This morning we released our interim results for 2015. The Group delivered solid growth in Africa during the first half of the year despite economic challenges facing sub-Saharan Africa.
Group headline earnings increased by 27% to R10 529 million and headline earnings per share (HEPS) increased by 27% to 651 cents.
Results highlights for the six months to 30 June 2015:
Total dividend per ordinary share: 303 cents per share, up 17% from 1H14
Tier 1 capital adequacy ratio: 13.7% (1H14: 12.7%)
Net asset value (NAV) per share: Increased by 6%
Return on equity (ROE): increased to 15.1% from 12.7%
Cost to income ratio: 56.7% from 55.3%
Credit loss ratio: declined to 0.99% from 1.13%
Global growth of 2.2% in the first quarter of 2015 underperformed the International Monetary Fund expectations set at the beginning of the year. The economic recovery in the Eurozone seems broadly on track, while in South Africa, the lower oil price has temporarily lowered inflation but electricity shortages, accompanied by subdued consumer and business confidence, restricted economic growth to 2.1%.
Overall, although economic growth has subsided slightly from the 5% achieved in 2014, sub-Saharan Africa remains one of the world’s fastest growing regions.
Global growth of 3.3% is expected in 2015 and South Africa’s economic growth outlook remains around 2% for 2015 and 2016.

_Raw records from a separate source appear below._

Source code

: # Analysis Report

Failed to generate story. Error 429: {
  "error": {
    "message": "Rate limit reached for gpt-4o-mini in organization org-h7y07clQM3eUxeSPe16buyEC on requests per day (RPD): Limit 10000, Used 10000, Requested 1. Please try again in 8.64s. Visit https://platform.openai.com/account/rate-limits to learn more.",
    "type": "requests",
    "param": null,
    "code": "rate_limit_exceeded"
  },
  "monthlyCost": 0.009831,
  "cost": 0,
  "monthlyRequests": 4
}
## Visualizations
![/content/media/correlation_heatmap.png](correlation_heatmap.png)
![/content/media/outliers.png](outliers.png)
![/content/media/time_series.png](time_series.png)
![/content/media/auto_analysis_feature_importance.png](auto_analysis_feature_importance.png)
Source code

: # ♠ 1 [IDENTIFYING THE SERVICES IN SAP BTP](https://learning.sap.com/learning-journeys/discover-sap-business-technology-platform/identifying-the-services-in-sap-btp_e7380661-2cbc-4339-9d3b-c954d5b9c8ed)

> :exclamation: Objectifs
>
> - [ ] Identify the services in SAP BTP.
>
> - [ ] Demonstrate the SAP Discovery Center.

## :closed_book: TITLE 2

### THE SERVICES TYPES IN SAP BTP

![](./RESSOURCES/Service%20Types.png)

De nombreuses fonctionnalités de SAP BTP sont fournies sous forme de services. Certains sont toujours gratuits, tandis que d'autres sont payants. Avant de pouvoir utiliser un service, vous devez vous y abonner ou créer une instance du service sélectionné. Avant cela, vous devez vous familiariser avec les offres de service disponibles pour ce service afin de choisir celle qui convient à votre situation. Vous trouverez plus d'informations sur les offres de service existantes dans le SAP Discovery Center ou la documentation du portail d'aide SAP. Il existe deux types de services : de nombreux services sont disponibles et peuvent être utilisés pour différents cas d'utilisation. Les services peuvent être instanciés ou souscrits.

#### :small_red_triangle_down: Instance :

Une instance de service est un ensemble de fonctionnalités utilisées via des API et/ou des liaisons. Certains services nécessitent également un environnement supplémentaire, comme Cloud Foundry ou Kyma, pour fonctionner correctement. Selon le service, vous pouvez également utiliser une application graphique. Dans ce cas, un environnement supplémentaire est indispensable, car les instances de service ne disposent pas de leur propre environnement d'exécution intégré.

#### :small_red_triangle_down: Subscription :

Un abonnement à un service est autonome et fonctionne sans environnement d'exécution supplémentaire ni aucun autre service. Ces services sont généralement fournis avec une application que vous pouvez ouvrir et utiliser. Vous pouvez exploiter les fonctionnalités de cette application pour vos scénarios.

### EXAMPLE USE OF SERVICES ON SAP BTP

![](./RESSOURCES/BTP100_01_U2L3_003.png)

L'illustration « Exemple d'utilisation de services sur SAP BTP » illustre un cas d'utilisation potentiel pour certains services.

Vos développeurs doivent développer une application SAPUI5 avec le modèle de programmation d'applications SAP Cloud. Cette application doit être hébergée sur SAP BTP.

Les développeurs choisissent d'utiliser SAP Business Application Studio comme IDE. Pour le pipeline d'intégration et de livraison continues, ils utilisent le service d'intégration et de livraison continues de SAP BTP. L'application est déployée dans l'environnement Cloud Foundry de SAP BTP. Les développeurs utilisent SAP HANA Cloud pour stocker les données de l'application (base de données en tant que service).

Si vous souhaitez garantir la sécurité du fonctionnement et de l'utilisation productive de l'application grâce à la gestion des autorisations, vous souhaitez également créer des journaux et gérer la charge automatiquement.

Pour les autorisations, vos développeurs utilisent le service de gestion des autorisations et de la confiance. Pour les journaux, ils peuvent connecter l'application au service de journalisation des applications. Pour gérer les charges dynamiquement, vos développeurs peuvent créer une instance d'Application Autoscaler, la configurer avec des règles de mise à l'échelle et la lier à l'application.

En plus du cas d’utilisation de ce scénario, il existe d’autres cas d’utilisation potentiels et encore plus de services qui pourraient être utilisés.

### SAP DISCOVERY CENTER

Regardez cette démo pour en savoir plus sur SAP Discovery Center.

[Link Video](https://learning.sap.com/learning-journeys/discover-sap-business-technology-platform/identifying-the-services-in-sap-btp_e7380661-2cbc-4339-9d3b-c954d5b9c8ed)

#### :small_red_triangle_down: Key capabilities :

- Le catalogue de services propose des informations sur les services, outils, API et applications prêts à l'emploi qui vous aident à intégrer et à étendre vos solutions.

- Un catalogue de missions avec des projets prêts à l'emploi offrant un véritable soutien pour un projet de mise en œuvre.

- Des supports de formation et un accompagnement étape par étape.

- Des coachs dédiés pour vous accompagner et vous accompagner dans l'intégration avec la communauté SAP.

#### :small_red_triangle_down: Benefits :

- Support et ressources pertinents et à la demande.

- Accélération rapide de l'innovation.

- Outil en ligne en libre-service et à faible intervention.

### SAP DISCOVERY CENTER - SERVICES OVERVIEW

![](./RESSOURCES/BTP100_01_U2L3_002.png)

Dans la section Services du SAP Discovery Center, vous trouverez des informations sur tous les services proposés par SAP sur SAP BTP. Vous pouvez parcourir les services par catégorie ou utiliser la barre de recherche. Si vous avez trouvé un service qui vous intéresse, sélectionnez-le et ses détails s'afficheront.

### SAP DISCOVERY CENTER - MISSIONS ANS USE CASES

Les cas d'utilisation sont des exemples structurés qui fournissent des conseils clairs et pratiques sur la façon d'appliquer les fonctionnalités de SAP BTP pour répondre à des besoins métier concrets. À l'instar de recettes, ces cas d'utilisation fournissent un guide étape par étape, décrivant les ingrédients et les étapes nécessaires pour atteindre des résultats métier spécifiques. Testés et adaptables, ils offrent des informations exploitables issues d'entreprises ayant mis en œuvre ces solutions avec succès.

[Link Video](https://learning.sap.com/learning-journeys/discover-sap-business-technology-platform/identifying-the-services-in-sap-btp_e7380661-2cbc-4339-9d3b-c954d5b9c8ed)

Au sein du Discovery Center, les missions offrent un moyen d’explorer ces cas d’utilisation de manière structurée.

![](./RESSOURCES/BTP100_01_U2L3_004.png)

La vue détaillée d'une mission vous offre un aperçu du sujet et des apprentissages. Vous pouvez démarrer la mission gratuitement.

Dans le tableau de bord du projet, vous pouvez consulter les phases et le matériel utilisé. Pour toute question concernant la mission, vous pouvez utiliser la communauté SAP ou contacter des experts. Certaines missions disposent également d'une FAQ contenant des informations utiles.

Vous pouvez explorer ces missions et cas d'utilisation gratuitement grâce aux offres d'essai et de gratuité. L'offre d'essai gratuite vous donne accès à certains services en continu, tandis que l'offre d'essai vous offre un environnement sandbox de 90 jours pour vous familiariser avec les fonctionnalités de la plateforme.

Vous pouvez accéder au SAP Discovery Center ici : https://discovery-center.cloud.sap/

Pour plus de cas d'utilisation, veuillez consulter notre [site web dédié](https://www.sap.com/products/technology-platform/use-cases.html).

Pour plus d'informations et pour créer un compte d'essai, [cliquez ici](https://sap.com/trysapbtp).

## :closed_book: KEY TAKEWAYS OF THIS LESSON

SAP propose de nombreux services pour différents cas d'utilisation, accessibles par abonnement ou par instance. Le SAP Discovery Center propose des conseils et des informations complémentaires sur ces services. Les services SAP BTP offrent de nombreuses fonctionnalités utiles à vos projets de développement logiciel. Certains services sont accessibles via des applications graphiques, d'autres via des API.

Our Group Chief Executive Sim Tshabalala reaffirmed the Group’s strong position at the results presentation and said in spite of the evident economic challenges Standard Bank Group remains committed to making progress, delivering value and equity to our customers and shareholders. We will continue to leverage our brand, market positioning and talented staff to better service our clients and customers across Africa.